Due to its image (b) in the ground plane, a monopole antenna (a) has the same radiation pattern over perfect ground as a dipole antenna (c) in free space with twice the voltage

In telecommunications and antenna design, an image antenna is an electrical mirror-image of an antenna element formed by the radio waves reflecting from a conductive surface called a ground plane, such as the surface of the earth. It is used as a geometrical technique in calculating the radiation pattern of the antenna.

When a radio antenna is mounted near a conductive surface such as the Earth or a flat metal plate or screen, the radio waves directed toward the surface reflect off it. The radiation received at a distant point is the sum of two contributions: the waves that travel directly from the antenna to the point, and the waves that reach the point after reflecting off the ground plane. Because of the reflection, these second waves appear to come from a second antenna behind the plane, just as a visible object in front of a flat mirror forms a virtual image that seems to lie behind the mirror. The radiation pattern of the antenna is exactly the same as it would be if the ground plane were replaced by a mirror image of the antenna, located an equal distance behind the plane. This second apparent source of radio waves is the image antenna.

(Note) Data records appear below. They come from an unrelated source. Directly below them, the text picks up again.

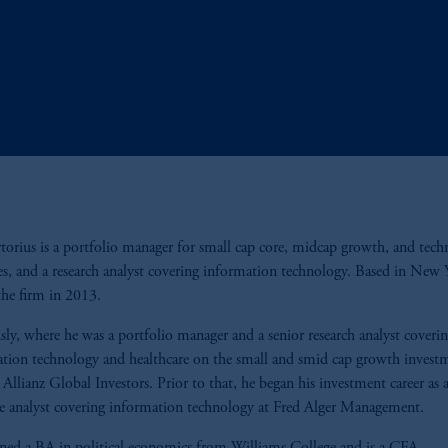
rtorius is a portfolio manager for small cap core, midcap growth, and tec
ies, and a research analyst covering information technology. Based in New 
the firm in 2013.
sly, where he was a portfolio manager and a senior research analyst coveri
tion technology and healthcare on the small and smid cap growth invest
 Allianz Global Investors. Prior to that, he began his investment career as 
te analyst covering information technology at Fred Alger Management.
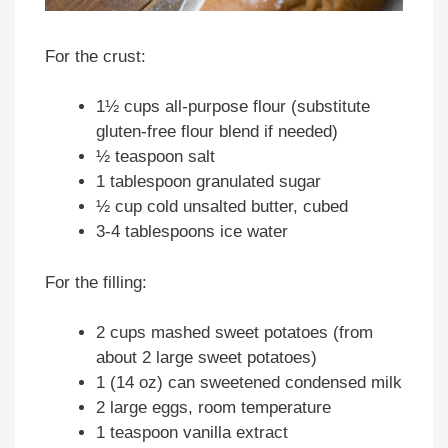
For the crust:
1½ cups all-purpose flour (substitute
gluten-free flour blend if needed)
½ teaspoon salt
1 tablespoon granulated sugar
½ cup cold unsalted butter, cubed
3-4 tablespoons ice water
For the filling:
2 cups mashed sweet potatoes (from
about 2 large sweet potatoes)
1 (14 oz) can sweetened condensed milk
2 large eggs, room temperature
1 teaspoon vanilla extract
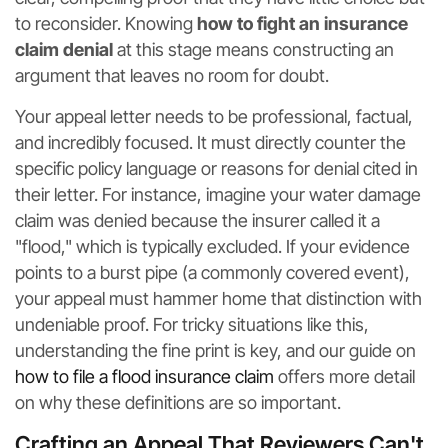
to reconsider. Knowing
how to fight an insurance
claim denial
at this stage means constructing an
argument that leaves no room for doubt.
Your appeal letter needs to be professional, factual,
and incredibly focused. It must directly counter the
specific policy language or reasons for denial cited in
their letter. For instance, imagine your water damage
claim was denied because the insurer called it a
"flood," which is typically excluded. If your evidence
points to a burst pipe (a commonly covered event),
your appeal must hammer home that distinction with
undeniable proof. For tricky situations like this,
understanding the fine print is key, and our guide on
how to file a flood insurance claim
offers more detail
on why these definitions are so important.
Crafting an Appeal That Reviewers Can't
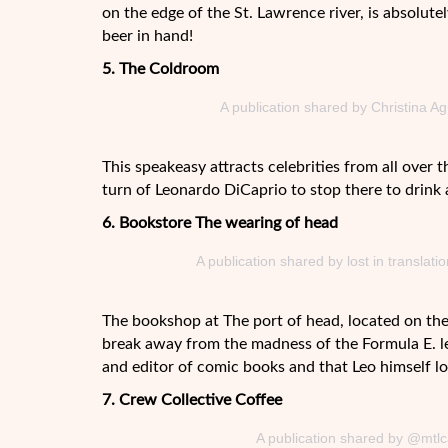
on the edge of the St. Lawrence river, is absolute
beer in hand!
5. The Coldroom
A publication shared by Christina A
This speakeasy attracts celebrities from all over t
turn of Leonardo DiCaprio to stop there to drink a
6. Bookstore The wearing of head
A publication shared by lost in transla
The bookshop at The port of head, located on the
break away from the madness of the Formula E. let
and editor of comic books and that Leo himself lo
7. Crew Collective Coffee
A publication shared by @mtlc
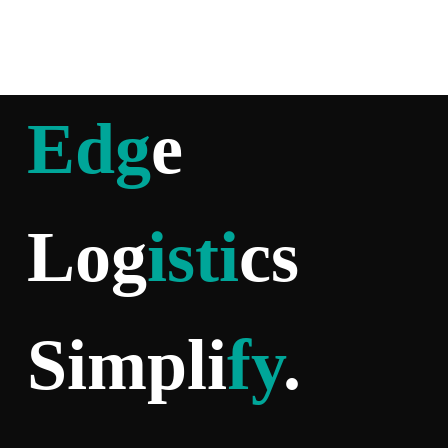
Edg
e
Log
isti
cs
Simpli
fy
.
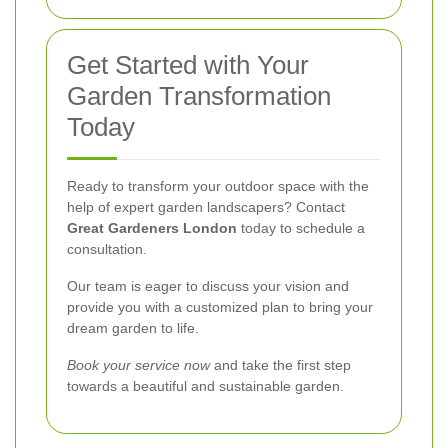
Get Started with Your
Garden Transformation
Today
Ready to transform your outdoor space with the
help of expert garden landscapers? Contact
Great Gardeners London
today to schedule a
consultation.
Our team is eager to discuss your vision and
provide you with a customized plan to bring your
dream garden to life.
Book your service now
and take the first step
towards a beautiful and sustainable garden.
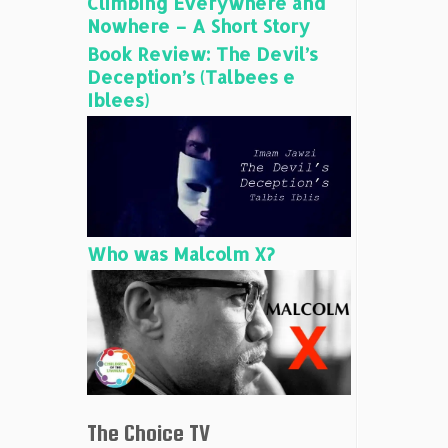
Climbing Everywhere and
Nowhere – A Short Story
Book Review: The Devil’s
Deception’s (Talbees e
Iblees)
Who was Malcolm X?
The Choice TV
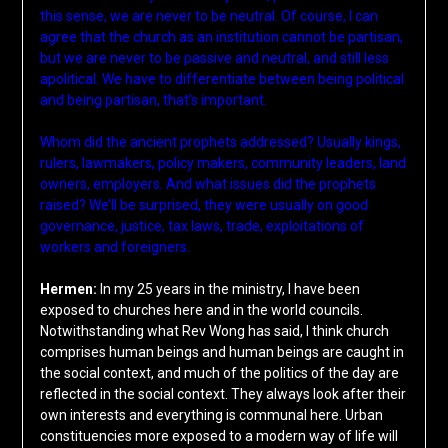
this sense, we are never to be neutral. Of course, I can
agree that the church as an institution cannot be partisan,
but we are never to be passive and neutral, and still less
apolitical. We have to differentiate between being political
and being partisan, that’s important.
Whom did the ancient prophets addressed? Usually kings,
rulers, lawmakers, policy makers, community leaders, land
owners, employers. And what issues did the prophets
raised? We’ll be surprised, they were usually on good
governance, justice, tax laws, trade, exploitations of
workers and foreigners.
Hermen:
In my 25 years in the ministry, I have been
exposed to churches here and in the world councils.
Notwithstanding what Rev Wong has said, I think church
comprises human beings and human beings are caught in
the social context, and much of the politics of the day are
reflected in the social context. They always look after their
own interests and everything is communal here. Urban
constituencies more exposed to a modern way of life will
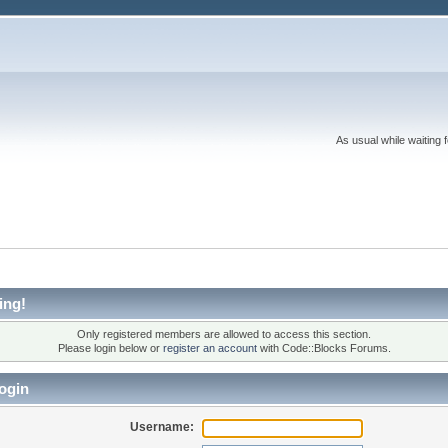
As usual while waiting 
ing!
Only registered members are allowed to access this section.
Please login below or
register an account
with Code::Blocks Forums.
ogin
Username:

The image antenna is used in calculating electric field vectors, magnetic field vectors, and electromagnetic fields emanating from the real antenna, particularly in the vicinity of the antenna and along the ground. Each charge and current in the real antenna has its counterpart in the image, and may also be considered as a source of radiation.

To form an image of the antenna, the ground plane need not be grounded to the Earth. Many antenna types, such as reflective array antennas, use flat surfaces of metal or metal screen to reflect radio waves from the antenna elements, and these can be analyzed using image antennas. If there is more than one reflective surface in the antenna, as in a corner reflector antenna, each surface forms its own image of the antenna elements. In order to form an image, the ground plane surface must generally have dimensions of at least a quarter-wavelength of the radio waves used.